### [Consigne]
Pouvez-vous poursuivre la décision de la Cour de cassation reproduite ci-dessous, qui porte sur la solidarité et les frais de l'article 475-1, à partir de sa dernière phrase ?

### [Texte du document]
Mais sur les troisièmes moyens proposés pour MM. V...
Enoncé des moyens
22. Les moyens sont pris de la violation des articles 475-1, 480-1, 591 et 593 du code de procédure pénale.
23. Les moyens critiquent l'arrêt attaqué en ce qu'il a condamné solidairement MM. PR... et M... V... à verser des sommes en application de l'article 475-1 du code de procédure pénale à certains salariés (MM. G..., E..., L..., N..., C..., K... et I...), alors « que la solidarité édictée par l'article 480-1 du code de procédure pénale n'est pas applicable au paiement des frais non recouvrables prévus par l'article 475-1 du même code ; qu'en condamnant solidairement MM. PR... et M... V... à verser des sommes au titre de l'article 475-1 du code de procédure pénale, la cour d'appel a violé les dispositions susvisées. »
Réponse de la Cour
24. Les moyens sont réunis.
Vu les articles 475-1 et 480 du code de procédure pénale :
25. La solidarité édictée par le second de ces textes pour les restitutions et dommages-intérêts n'est pas applicable au paiement des frais non recouvrables.
26. L'arrêt condamne solidairement MM. V... à payer à MM. G..., E..., Mmes L..., N..., C..., K... et I..., une somme, au titre de l'article 475-1 du code de procédure pénale.
27. En prononçant ainsi, la cour d'appel a méconnu les textes susvisés et le principe ci-dessus rappelé.
28. La cassation est encourue de ce chef.
Portée et conséquences de la cassation
29. L'arrêt condamne solidairement MM. V... à payer à Mmes Y..., A... et X..., au syndicat CFDT ainsi qu'à l'Union départementale des syndicats Force Ouvrière de la Loire, une somme, au titre de l'article 475-1 du code de procédure pénale.
30. Ces condamnations solidaires n'ayant pas été critiquées, en application de l'article 612-1 du code de procédure pénale, et dans l'intérêt d'une bonne administration de la justice, la cassation aura également effet à l'égard de ces parties civiles.
31. Les autres moyens étant rejetés, la cassation sera limitée aux dispositions de l'arrêt relatives aux condamnations solidaires prononcées au titre de l'article 475-1 du code de procédure pénale. Elle aura lieu sans renvoi, par voie de retranchement, la Cour de cassation étant en mesure d'appliquer directement la règle de droit et de mettre fin au litige, ainsi que le permet l'article L. 411-3 du code de l'organisation judiciaire.

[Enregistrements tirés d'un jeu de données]
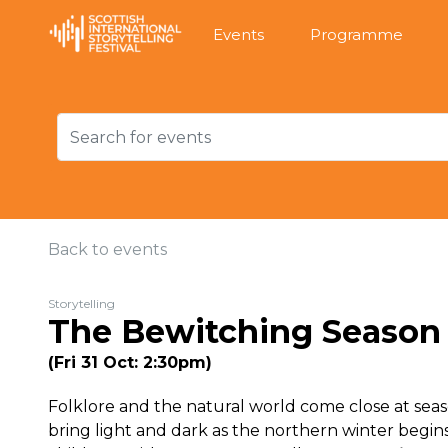
Events
Programme
Back to events
Storytelling
The Bewitching Season
(Fri 31 Oct: 2:30pm)
Folklore and the natural world come close at seaso
bring light and dark as the northern winter begi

### [Réponse]
32. Les dispositions de l'article 618-1 du code de procédure pénale sont applicables en cas de rejet du pourvoi, qu'il soit total ou partiel.
33. Les déclarations de culpabilité de MM. V... étant devenues définitives, par suite du rejet de leurs premiers et deuxièmes moyens de cassation, contestés par les défendeurs au pourvoi, il y a lieu de faire partiellement droit à leur demande.
PAR CES MOTIFS, la Cour :
CASSE et ANNULE, par voie de retranchement, l'arrêt susvisé de la cour d'appel de Lyon, en date du 20 février 2019, mais en ses seules dispositions ayant condamné solidairement MM. V... au titre de l'article 475-1 du code de procédure pénale, toutes autres dispositions étant expressément maintenues ;
DIT que les condamnés sont tenus in solidum au paiement des sommes allouées au titre de l'article 475-1 du code de procédure pénale ;
DIT n'y avoir lieu à renvoi ;
Fixe à 2 500 euros la somme globale que M. PR... V... devra payer aux parties civiles, représentées par la SCP Thouvenin Coudray et Grévy, avocat en la Cour, au titre de l'article 618-1 du code de procédure pénale
Fixe à 2 500 euros la somme globale que M. M... V... devra payer aux parties civiles, représentées par la SCP Thouvenin Coudray et Grévy, avocat en la Cour, au titre de l'article 618-1 du code de procédure pénale
ORDONNE l'impression du présent arrêt, sa transcription sur les registres du greffe de la cour d'appel de Lyon, chambre correctionnelle et sa mention en marge ou à la suite de l'arrêt partiellement annulé ;
Ainsi fait et jugé par la Cour de cassation, chambre criminelle, et prononcé par le président le premier septembre deux mille vingt.